First published in Australia as Under Your Wings, The Majesties is a journey to unearth past events that led to Estrella’s monstrous act, a haunted world filled with secrets, deceits, destruction, and family bonds thicker than blood, prompting us to question: Who are the real monsters? As we track the sisters’ footprints from California to Melbourne, we uncover more layers, including a tale of two sisters and gender expectations in a morbid family web as well as the complex position of the Chinese elites within Indonesia’s violent history.

Born in San Diego and raised in Jakarta and Singapore, Sydney-based writer and literary translator Tiffany Tsao brings reflections on her cosmopolitan background and Indonesian heritage into the dark, rich story of the Sulinado family. The theme of in-between-ness was explored in her previous The Oddfits novels, a fantasy series set in Singapore about a boy who does not fit in. In the international sphere of global publishing and literary translation, Tsao is known as a staunch supporter of underrepresented voices in literature. When I first met her in Sydney in 2016, she was the Indonesia-Editor-at-Large at Asymptote, actively seeking and promoting writers from Indonesia, a country that is relatively marginal at the global literary stage and a home she has been increasingly attached to. Since then she has been involved in various translation and curatorial projects, including A World with a Thousand Doors, an Asymptote Translation Tuesday series showcasing Indonesian writing, and Intersastra Unrepressed series, which presents translations of works that are often sidelined or suppressed. Her translation of Norman Erikson Pasaribu’s poetry collection, Sergius Seeks Bacchus was the winner of the English PEN Presents and English PEN Translates awards.

Prior to the publication of The Majesties in the U.S., we conversed about the themes of family secrets, monstrosity, and history, why she chose to portray the wealthy Chinese Indonesian family as villains instead of victims of anti-Chinese prejudice, the problems of the Anglophone literary standards and what we can do to disrupt power structures.


Intan Paramaditha: The Majesties is a gothic family drama, a thrilling page turner, and a cultural and political critique. Tell me a little bit where the idea came from. 

Tiffany Tsao: Wow, where do I start? My first book, The Oddfits, was set in Singapore, where I spent a lot of my childhood. But for my second novel, I wanted to draw on the Chinese Indonesian side of my identity, which I really only began to recognize and connect with quite late in life, in my early twenties.

Interestingly enough, in the very initial stages of writing, I intended to use wealthy Chinese Indonesian society simply as a backdrop. My desire was to focus mainly on the issue of familial secrecy—whether keeping unpleasant facts hidden might in fact be kinder than exposing everything and everyone for what they really are. But as I began fleshing out the novel’s thematic concerns and narrative structure, I rapidly realized that it was impossible to ignore the social and political issues influencing the characters I wanted to write. After all, the domestic sphere is an extension of the political and social and economic realm—what happens outside the home directly affects what happens inside it.

So while the novel is certainly about a family’s dark secrets, it is also about how this particular family’s dark deeds are partly an outgrowth of the darkness that surrounds them—corruption, anti-Chinese prejudice, and conditions that have given rise to an immense divide between society’s richest and the poorest.

• [PROBLEMS TO WORK ON]
**1)** Answer these from the passage on The Majesties:
(a) Under what title was The Majesties first published in Australia?
(b) Where was The Oddfits set?
(c) In what city and year did the interviewer first meet Tsao?
**2)** Extend the passage on The Majesties with the next few paragraphs, carrying on after its final sentence.

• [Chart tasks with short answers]
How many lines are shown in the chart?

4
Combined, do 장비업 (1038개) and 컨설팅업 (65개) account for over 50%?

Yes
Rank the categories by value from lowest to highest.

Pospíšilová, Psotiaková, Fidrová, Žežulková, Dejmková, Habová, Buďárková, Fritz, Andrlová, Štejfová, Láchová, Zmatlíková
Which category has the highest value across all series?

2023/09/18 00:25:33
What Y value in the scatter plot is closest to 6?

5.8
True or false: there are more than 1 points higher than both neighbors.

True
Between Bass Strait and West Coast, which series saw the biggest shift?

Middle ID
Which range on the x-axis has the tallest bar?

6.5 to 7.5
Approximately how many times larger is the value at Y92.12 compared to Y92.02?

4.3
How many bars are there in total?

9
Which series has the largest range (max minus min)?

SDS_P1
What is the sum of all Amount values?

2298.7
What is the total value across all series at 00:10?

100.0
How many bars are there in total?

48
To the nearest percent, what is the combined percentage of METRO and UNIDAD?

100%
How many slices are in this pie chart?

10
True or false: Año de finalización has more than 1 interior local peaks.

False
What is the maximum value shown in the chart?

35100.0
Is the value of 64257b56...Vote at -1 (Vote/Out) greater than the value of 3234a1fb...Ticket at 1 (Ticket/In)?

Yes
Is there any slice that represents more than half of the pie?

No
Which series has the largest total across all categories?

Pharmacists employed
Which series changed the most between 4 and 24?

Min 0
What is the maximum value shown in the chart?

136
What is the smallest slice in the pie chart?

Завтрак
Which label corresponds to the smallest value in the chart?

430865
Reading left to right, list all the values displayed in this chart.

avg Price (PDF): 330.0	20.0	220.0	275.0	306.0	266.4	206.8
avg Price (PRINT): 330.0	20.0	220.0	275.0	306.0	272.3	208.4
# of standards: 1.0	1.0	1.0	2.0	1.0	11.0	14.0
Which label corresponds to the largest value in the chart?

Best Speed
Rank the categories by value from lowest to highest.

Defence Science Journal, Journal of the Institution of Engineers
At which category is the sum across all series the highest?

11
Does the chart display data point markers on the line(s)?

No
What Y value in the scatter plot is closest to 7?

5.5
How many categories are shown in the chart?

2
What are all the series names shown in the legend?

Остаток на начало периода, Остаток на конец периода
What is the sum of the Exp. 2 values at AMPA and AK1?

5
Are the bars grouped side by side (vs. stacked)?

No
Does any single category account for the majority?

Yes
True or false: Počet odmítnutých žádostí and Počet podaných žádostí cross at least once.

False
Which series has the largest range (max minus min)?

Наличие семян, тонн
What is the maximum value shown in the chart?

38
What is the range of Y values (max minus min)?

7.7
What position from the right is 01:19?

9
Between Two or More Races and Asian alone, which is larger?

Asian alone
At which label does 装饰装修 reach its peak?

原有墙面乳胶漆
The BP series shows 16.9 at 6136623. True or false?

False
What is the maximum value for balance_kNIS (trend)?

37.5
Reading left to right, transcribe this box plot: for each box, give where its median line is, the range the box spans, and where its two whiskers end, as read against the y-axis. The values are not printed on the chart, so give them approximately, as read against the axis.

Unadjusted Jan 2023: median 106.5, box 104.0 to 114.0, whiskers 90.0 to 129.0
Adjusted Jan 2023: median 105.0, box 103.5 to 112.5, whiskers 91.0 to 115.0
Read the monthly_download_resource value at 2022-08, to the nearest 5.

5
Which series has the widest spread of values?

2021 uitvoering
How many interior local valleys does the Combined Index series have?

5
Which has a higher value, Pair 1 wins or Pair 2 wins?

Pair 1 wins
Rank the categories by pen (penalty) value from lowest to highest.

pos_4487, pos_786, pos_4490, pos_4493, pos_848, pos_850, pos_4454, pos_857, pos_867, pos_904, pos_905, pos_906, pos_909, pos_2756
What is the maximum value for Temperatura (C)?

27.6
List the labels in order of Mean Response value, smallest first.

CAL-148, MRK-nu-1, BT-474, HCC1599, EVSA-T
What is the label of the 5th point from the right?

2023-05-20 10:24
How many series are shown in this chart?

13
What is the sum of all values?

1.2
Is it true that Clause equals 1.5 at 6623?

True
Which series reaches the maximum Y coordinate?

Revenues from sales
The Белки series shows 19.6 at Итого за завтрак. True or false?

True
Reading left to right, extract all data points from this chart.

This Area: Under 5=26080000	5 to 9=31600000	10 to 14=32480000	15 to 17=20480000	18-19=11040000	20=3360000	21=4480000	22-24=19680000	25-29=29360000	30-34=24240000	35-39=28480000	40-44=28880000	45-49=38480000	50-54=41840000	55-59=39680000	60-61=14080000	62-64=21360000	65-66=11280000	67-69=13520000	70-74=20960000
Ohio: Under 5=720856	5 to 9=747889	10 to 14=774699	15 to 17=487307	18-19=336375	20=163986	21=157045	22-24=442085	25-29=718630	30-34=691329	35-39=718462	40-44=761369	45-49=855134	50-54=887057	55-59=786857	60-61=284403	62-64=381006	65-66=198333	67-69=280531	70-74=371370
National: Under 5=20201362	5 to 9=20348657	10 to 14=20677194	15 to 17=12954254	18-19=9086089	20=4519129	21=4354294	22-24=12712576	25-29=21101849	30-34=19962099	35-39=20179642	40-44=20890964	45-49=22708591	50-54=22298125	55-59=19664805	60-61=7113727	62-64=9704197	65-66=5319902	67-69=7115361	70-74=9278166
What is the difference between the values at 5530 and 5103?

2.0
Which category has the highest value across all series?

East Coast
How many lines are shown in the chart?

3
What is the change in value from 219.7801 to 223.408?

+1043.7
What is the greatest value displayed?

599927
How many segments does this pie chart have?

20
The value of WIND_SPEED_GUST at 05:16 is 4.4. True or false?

• [RESPONSE LIST]
**1)**
(a) Under Your Wings
(b) Singapore
(c) Sydney, 2016

**2)**
The Indonesian historian Ong Hok Ham once observed that the anti-Chinese policies of the Dutch colonizers and New Order government were responsible for molding the ethnic Chinese into “economic animals.” To draw a parallel example from fiction, Frankenstein’s monster becomes monstrous because of the monstrous conditions he is subjected to. Similarly, the rich characters of The Majesties end up conforming to the most monstrous stereotypes of the ethnic Chinese in Indonesia—insular, money-minded, suspicious of pribumi (“native”) Indonesians—partly because of the measures they take to ensure their wellbeing in the face of discrimination. 

IP: Some of the most important discourse about contemporary Indonesian history is about the traumatic racial violence against the ethnic Chinese minority in May 1998. Since the ‘98 political reform, Indonesian artists and activists have tried to address this history of violence through books, films, or performing arts. How do you see your work in dialogue with this discourse?

TT: I’m glad you asked this question because while writing the novel I found myself asking: To what extent is it even possible for a work about anti-Chinese hostility in Indonesia not to focus on the events of May 1998? After all, there are extremely good reasons why May 1998 has been so critical to discussions of prejudice against the Chinese: the targeted attacks on the ethnic Chinese were utterly horrific, and it has taken years and years of hard work from activists, artists, and courageous survivors to get any acknowledgement from the government and general public that these attacks were in fact organized—and that the military itself was involved.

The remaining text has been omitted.